Instructions:
A. List each distinct kind of liability that the essay on tort law names with a phrase ending in the word "liability."
B. Write the next part of the essay on products liability and tort law, starting after its final sentence.

+++ Text +++

Absolute liability was a lousy idea, for it compromised the normative foundation of tort law by promising compensation without fault; it threatened to eviscerate the morally formative power of tort law, turning it into a weird form of insurance. As with all bad ideas in law, it eventually died, but not until it had excited plaintiff's lawyers to a frenzy of creativity and had shaken corporate executives to their roots. The confusion that it caused was probably worthwhile, for it got the attention of those most deeply buried in the corporate cocoon, threatening to expose their most private memos to the fresh breeze of discovery.
A formative perspective would predict that judges would refuse to yield the idea of fault, and that is precisely what has happened. The doctrine of absolute liability was explicitly rejected early on, and in its place came the rhetoric of "strict liability" -- from its inception, a name without a notion. There is no intermediate point between negligence liability, that requires the plaintiff to prove causation by fault, and absolute liability, that requires only proof of causation. The rhetoric of strict liability did, however, let judges capture the idea that, where products were concerned, they were not going to apply garden-variety negligence law. Today, it is safe to say that, in most jurisdictions, products liability is negligence law, but the burden shifts to the corporate defendant upon the showing of a "defect" without requiring the plaintiff to identify the individual responsible for the defect.
I suggest, then, that the formative purpose underlying products liability law fits the actual history of this law far better than Professor Viscusi's instrumental purposes (injury reduction and victim compensation). Now it is clear that the two types of purpose are related. If products liability induces a sense of responsibility in otherwise isolated corporate officials, one would expect that to show up in safer products. Safer products are, however, an artifact of the underlying purpose. Victim compensation, by contrast, is the engine that drives the responsibility-producing system. By offering the successful plaintiff the potential for a financial bonanza, the law creates an incentive for plaintiff's lawyers to penetrate to the deepest layers of corporate insulation. From an instrumental perspective, capping injury awards would save little of the cost of products liability, as Professor Viscusi points out. From a formative perspective, it would drastically reduce the incentive to prosecute a case that is hard to prove. It is a very bad idea, not because it would cause accident rates to rise but because it would create an incentive for corporations to hide their actions under ever deeper layers of protection, making cases against them ever more difficult to prove.

+++ Data extracts +++

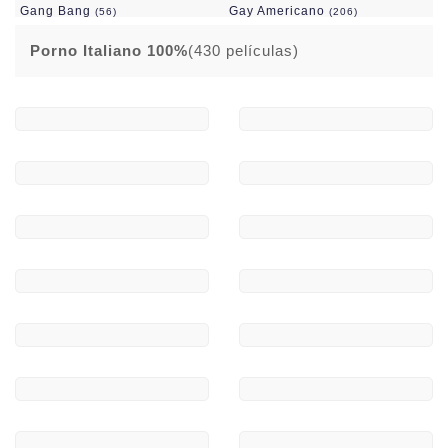
Gang Bang
Gay Americano
(56)
(206)
Gay D.P.
Gay Europeo
(50)
(351)
Porno Italiano 100%
(430 películas)
Gay Fuck Yeeah!
Gordas
(190)
(27)
Grandes Culos
Grandes Pollas
(77)
(404)
Grandes Tetas
Hetero
(131)
(448)
Importacion V:O:
Incesto
(1201)
(241)
Interseleccion Productora
Interracial
(244)
(1634)
Jovencitas 18 Años Y 1 Día
Lesbianas
(267)
(243)
Maduras/ros
(410)
Mamadas
Marc Dorcel
(149)
(140)
Mario Saliere
Novedades En DVD
(89)
(74)
Ofertas Ultimo Precio
Orgías
(166)
(122)
Orientales
Outlet DVD
(97)
(652)
Pack Novedades
Peludas
(36)
(39)
Pies
Porno Frances 100%
(15)
(107)
Porno Italiano 100%
Porno Japones
(430)
(585)
Private
Produccion Española
(626)
(329)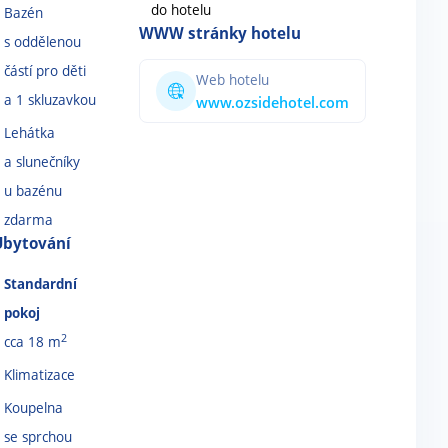
do hotelu
Bazén
WWW stránky hotelu
s oddělenou
částí pro děti
Web hotelu
a 1 skluzavkou
www.ozsidehotel.com
Lehátka
a slunečníky
u bazénu
zdarma
Ubytování
Standardní
pokoj
2
cca 18 m
Klimatizace
Koupelna
se sprchou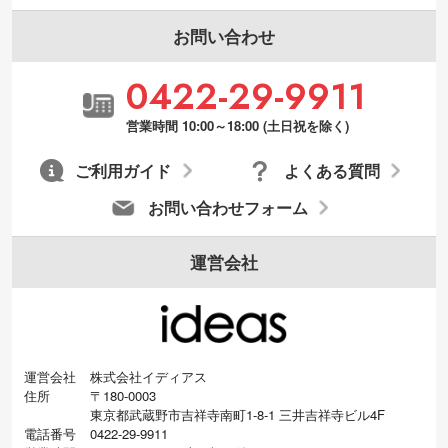
張が可能です。→
詳しく見る
お問い合わせ
・デザインにQRコードを入れたい／QRコ
0422-29-9911
ードを生成してほしい
URLをご指定いただければ、QRコードを生
営業時間 10:00～18:00 (土日祝を除く)
成いたします。配置のご相談にも応じてい
ます。→
詳しく見る
ご利用ガイド
よくある質問
お問い合わせフォーム
運営会社
運営会社
株式会社イディアス
住所
〒180-0003
東京都武蔵野市吉祥寺南町1-8-1 三井吉祥寺ビル4F
電話番号
0422-29-9911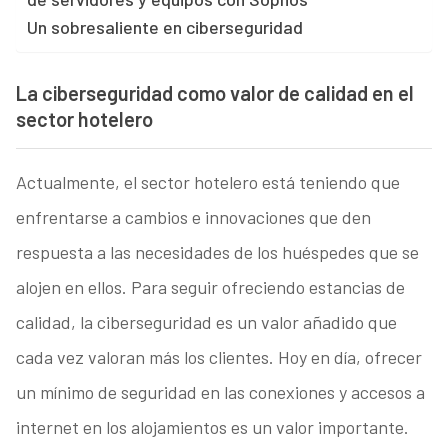
Un sobresaliente en ciberseguridad
La ciberseguridad como valor de calidad en el
sector hotelero
Actualmente, el sector hotelero está teniendo que
enfrentarse a cambios e innovaciones que den
respuesta a las necesidades de los huéspedes que se
alojen en ellos. Para seguir ofreciendo estancias de
calidad, la ciberseguridad es un valor añadido que
cada vez valoran más los clientes. Hoy en día, ofrecer
un mínimo de seguridad en las conexiones y accesos a
internet en los alojamientos es un valor importante.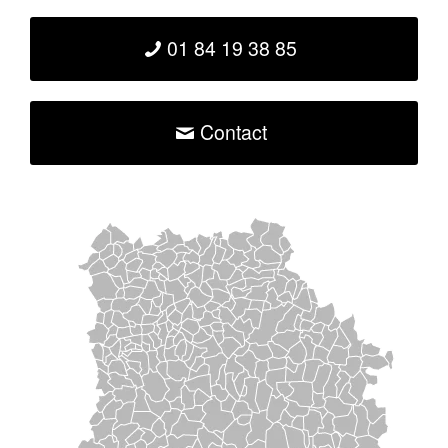
01 84 19 38 85
Contact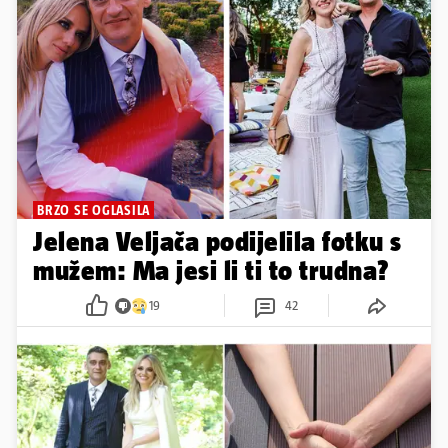
BRZO SE OGLASILA
Jelena Veljača podijelila fotku s
mužem: Ma jesi li ti to trudna?
19
42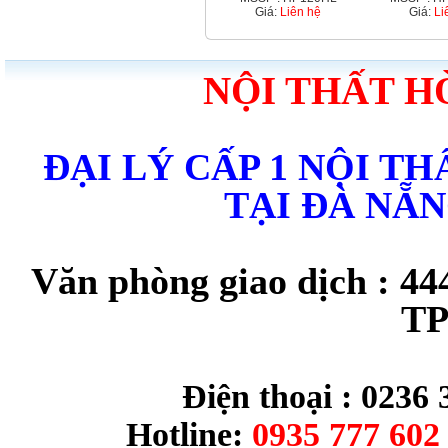
Giá:
Liên hệ
Giá:
Li
NỘI THẤT H
ĐẠI LÝ CẤP 1 NỘI T
TẠI ĐÀ NẴ
Văn phòng giao dịch : 44
TP
Điện thoại : 0236 
Hotline:
0935 777 602 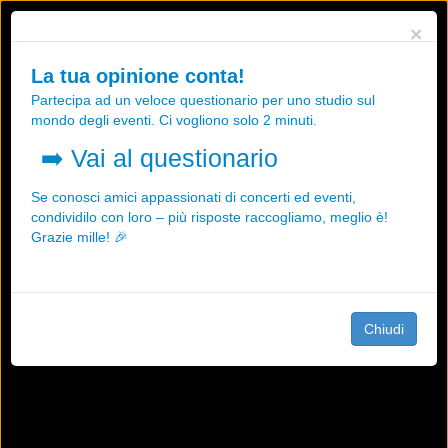
Utilizziamo i cookies, anche di "terze parti", per essere sicuri che tu
×
possa avere la migliore esperienza sul nostro sito.
Qualsiasi interazione e la prosecuzione della navigazione su questo
La tua opinione conta!
sito rappresenta un'accettazione della nostra politica sui cookies.
Partecipa ad un veloce questionario per uno studio sul
OK
Maggiori informazioni
mondo degli eventi. Ci vogliono solo 2 minuti.
➡️
Vai al questionario
Se conosci amici appassionati di concerti ed eventi,
condividilo con loro – più risposte raccogliamo, meglio è!
Grazie mille! 🎉
Chiudi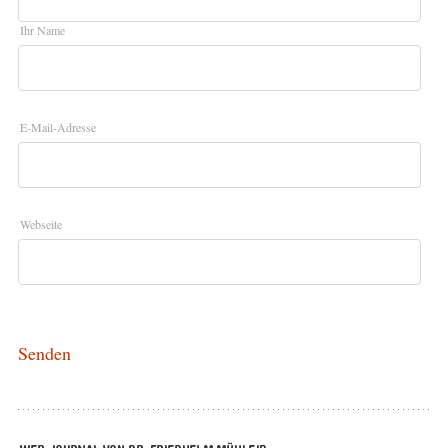
Ihr Name
E-Mail-Adresse
Webseite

+++

Results in order:
A. absolute liability, strict liability, negligence liability, products liability

B.
The difference between the instrumental and formative views is best illustrated by the Ford Pinto case. To Professor Viscusi the problem in that case was that Ford based its valuation of life on damage awards by courts, which were too low. As a result, it severely undervalued the losses that the relocation of the gas tank would avoid in its cost-benefit analysis. Had Ford calculated the losses correctly it would have found them to be ten times greater than the costs of making the change. Ford goofed.
That would explain why Ford would have to pay compensatory damages, but it doesn't explain colossal punitive damages, later reduced, assessed against Ford. Clearly the thing that burned up the jury was the very fact that Ford was calculating the value of human life. Doing so, it might be felt, is like a murderer who feels fine about killing a sick person because he knows that the value of the sick person's life is so low that he can afford to compensate for it. To the jury, what Ford did was evil.
It is at precisely this point that the formative and instrumental views clash, and I am tempted to side with the instrumentalists. Products liability law requires that each person act responsibly. A corporate officer is, however, responsible both to his or her customers and shareholders. If expenses are to be increased, those expenses must be justified, and justified in terms of corporate finance. Doing a cost-benefit analysis does not evince a coldness of spirit but rather responsible corporate behavior. Yet it does evince an impulse to treat human beings as objects, rather than subjects, so is suspect.
It must be said that Professor Viscusi's analysis, in the best traditions of economic analysis of law, sheds considerable light on the operation of the system. Particularly telling is his analysis of the insurance crisis (attributable, in substantial measure, to insurance practices rather than products liability law) and hazard warning law (for which he proposes a sensible general scheme). Odd, however, is his entertainment of one of the worst ideas to make itself onto the products liability scene, Dean Wade's risk-utility test. What, one might ask, is a court doing evaluating the utility of a product? Is that not the quintessential job for markets? Professor Viscusi does indeed ask that question, even shows that it is impossible to administer as a judicial test because it is mired in Kenneth Arrow's indeterminacy of individual values, but proceeds nonetheless to accept it as the most rational of the tests of products liability. One suspects that Professor Viscusi is resident on the utilitarian side of the economic analysis aisle.
Lest this seem to be faint praise for a serious work of scholarship, let me say that I found Professor Viscusi's empirical analysis illuminating, clearly grounded and helpful, particularly in pointing to what appears to be an emerging reinterpretation of law.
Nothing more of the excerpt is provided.